_Extracted information_:
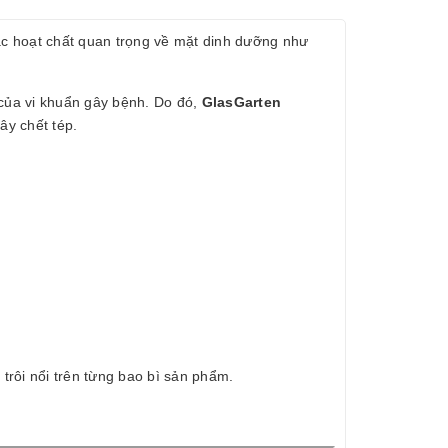
các hoạt chất quan trọng về mặt dinh dưỡng như
 của vi khuẩn gây bệnh. Do đó,
GlasGarten
ây chết tép.
rôi nổi trên từng bao bì sản phẩm.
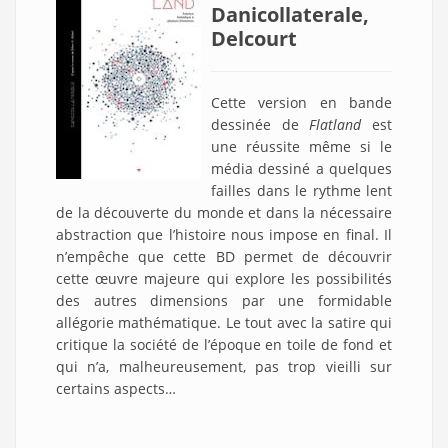
Danicollaterale,
Delcourt
Cette version en bande
dessinée de
Flatland
est
une réussite même si le
média dessiné a quelques
failles dans le rythme lent
de la découverte du monde et dans la nécessaire
abstraction que l’histoire nous impose en final. Il
n’empêche que cette BD permet de découvrir
cette œuvre majeure qui explore les possibilités
des autres dimensions par une formidable
allégorie mathématique. Le tout avec la satire qui
critique la société de l’époque en toile de fond et
qui n’a, malheureusement, pas trop vieilli sur
certains aspects…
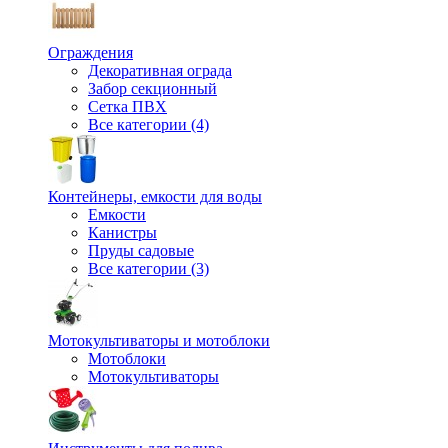
Ограждения
Декоративная ограда
Забор секционный
Сетка ПВХ
Все категории (4)
Контейнеры, емкости для воды
Емкости
Канистры
Пруды садовые
Все категории (3)
Мотокультиваторы и мотоблоки
Мотоблоки
Мотокультиваторы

_Instructions for the task_: Could you copy the entries word for word, from their very start through the line containing "rôi nổi trên từng bao bì sản phẩm.", including that line and leaving out the pictures?

_Final answer_:
các hoạt chất quan trọng về mặt dinh dưỡng như
 của vi khuẩn gây bệnh. Do đó,
GlasGarten
ây chết tép.
rôi nổi trên từng bao bì sản phẩm.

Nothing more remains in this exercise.